Despite these efforts, decades of heavy industrial use and the millions of people living in the watershed continued to pollute the river. Today, the bottom and banks of the Lower Willamette within Portland Harbor remain contaminated with heavy metals, PCBs, hydrocarbons, dioxins and pesticides.
In some areas of Portland Harbor resident fish and shellfish aren't safe to eat, and direct contact with sediment can pose a risk to people. Despite health agency warnings, people continue to eat fish and shellfish from the river, putting themselves and their families at risk.
Figuring out how to clean up Portland Harbor to the satisfaction of the U.S. Environmental Protection Agency has been a challenge for Portland industries bucking the agency's position on the distribution of river toxics. As recently as March of this year, EPA wrote a stern letter to the Lower Willamette Group – a collection of industries taking the lead in studying the harbor's pollution and figuring out ways to remedy it – arguing that LWG showed myopia about background chemicals drifting into the cleanup site from upriver and could undermine cleanup efforts. Among other things, the federal agency directed LWG to conduct extensive estimations of the presence in the river of some 23 chemicals.
Nobody disputes that big patches of the Willamette River bottom in a 10-mile segment of the designated Superfund area constitute a toxic mess. PCBs and pesticides are among the carcinogenic chemicals embedded in mud and show up in "hot spot" sediment concentrations far exceeding safe levels for humans and fish. But an estimated 150 businesses and municipalities, among them the city of Portland, will pay to clean things up at a cost that could top $2 billion over several years. The financial stakes are as high as the environmental threat, built over a century of unbridled industrial activity in the city's marine hub.
Now the EPA, after years of studying the site and negotiating with LWG, has markedly changed the game. Without fanfare, the agency has told Portland officials it's done gathering data and spelled out five alternative cleanup scenarios – a bold stroke pitching responsibility to Portland for helping to configure a rational plan forward. It had been feared EPA would release its own version of a cleanup plan, possibly onerous in scale and leaving harbor industries and Portland officials palms skyward. With a menu of cleanup choices, however, the region can avoid getting stuck on a single EPA vision and argue instead about what's right for the river and for Portland citizens and industries. Projected cleanup costs range from zero, for doing nothing, to well beyond $2 billion, for doing extensive dredging, sediment removal and treatment, and capping over many years.

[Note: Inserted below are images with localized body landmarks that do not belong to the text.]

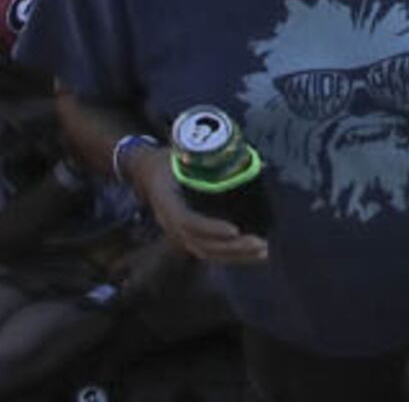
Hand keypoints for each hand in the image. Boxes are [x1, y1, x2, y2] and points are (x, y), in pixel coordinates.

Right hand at [133, 152, 269, 266]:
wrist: (146, 171)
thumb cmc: (168, 160)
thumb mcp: (182, 152)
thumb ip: (208, 156)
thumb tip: (249, 161)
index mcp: (167, 202)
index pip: (188, 221)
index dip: (211, 228)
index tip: (235, 230)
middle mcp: (170, 223)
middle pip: (200, 243)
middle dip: (232, 248)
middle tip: (260, 244)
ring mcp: (177, 233)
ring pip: (206, 252)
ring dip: (235, 255)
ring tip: (263, 252)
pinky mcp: (187, 236)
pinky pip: (207, 251)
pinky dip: (229, 255)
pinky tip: (251, 253)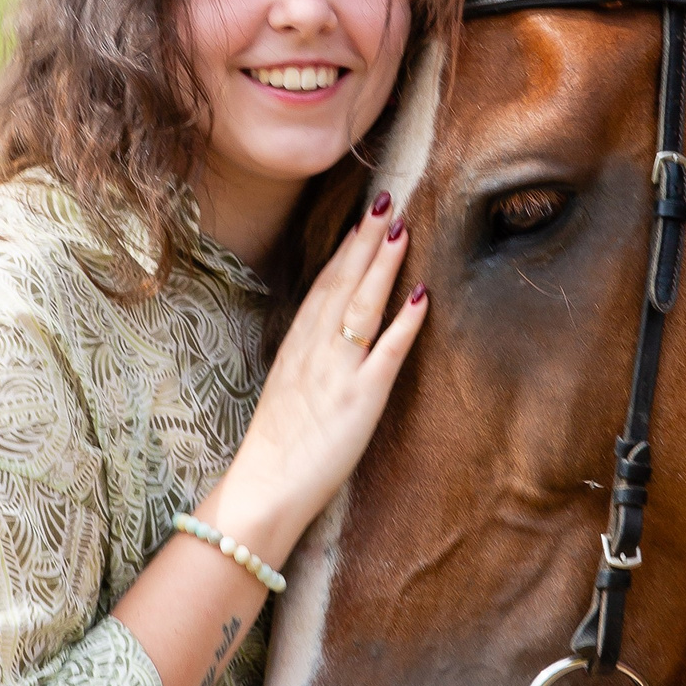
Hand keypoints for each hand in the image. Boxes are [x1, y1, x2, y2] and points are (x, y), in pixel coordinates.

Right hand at [211, 192, 425, 554]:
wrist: (263, 487)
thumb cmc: (274, 447)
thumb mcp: (286, 389)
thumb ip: (308, 360)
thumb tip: (329, 339)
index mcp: (297, 345)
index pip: (324, 284)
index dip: (346, 249)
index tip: (363, 218)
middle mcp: (315, 349)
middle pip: (342, 281)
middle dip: (365, 238)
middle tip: (387, 198)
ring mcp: (337, 371)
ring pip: (362, 305)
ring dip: (383, 264)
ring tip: (401, 227)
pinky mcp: (360, 398)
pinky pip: (386, 352)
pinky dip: (404, 323)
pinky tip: (422, 296)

That's not to say EPA won't get its way. Its job is to ensure compliance with federal environment laws. But it became clear in recent weeks the agency seeks to ensure a balance is struck between adequate remediation and cost. Public hearings are ahead. An EPA technical advisory group will meet in Portland in November to weigh Portland's concerns against the options. And EPA, after years of study at times marked by tussles with LWG, hopes to have a working plan in hand next year. That will be key in a process already spanning several years: Not until EPA's record of decision is achieved can the harrowing process of cost allocation – deciding who pays how much to repair the river – be fully brokered.
In an interview with the editorial board of The Oregonian/OregonLive, EPA Regional Administrator Dennis McLerran was plain: "We're driven by the data. Our preferred alternative will be a hybrid (of the plans). We're framing up the issues. We know that the river is slowly, naturally recovering – 60 percent to 80 percent (of the harbor) would be under natural recovery – but 13 hot spots require active remediation, and that's EPA's real focus."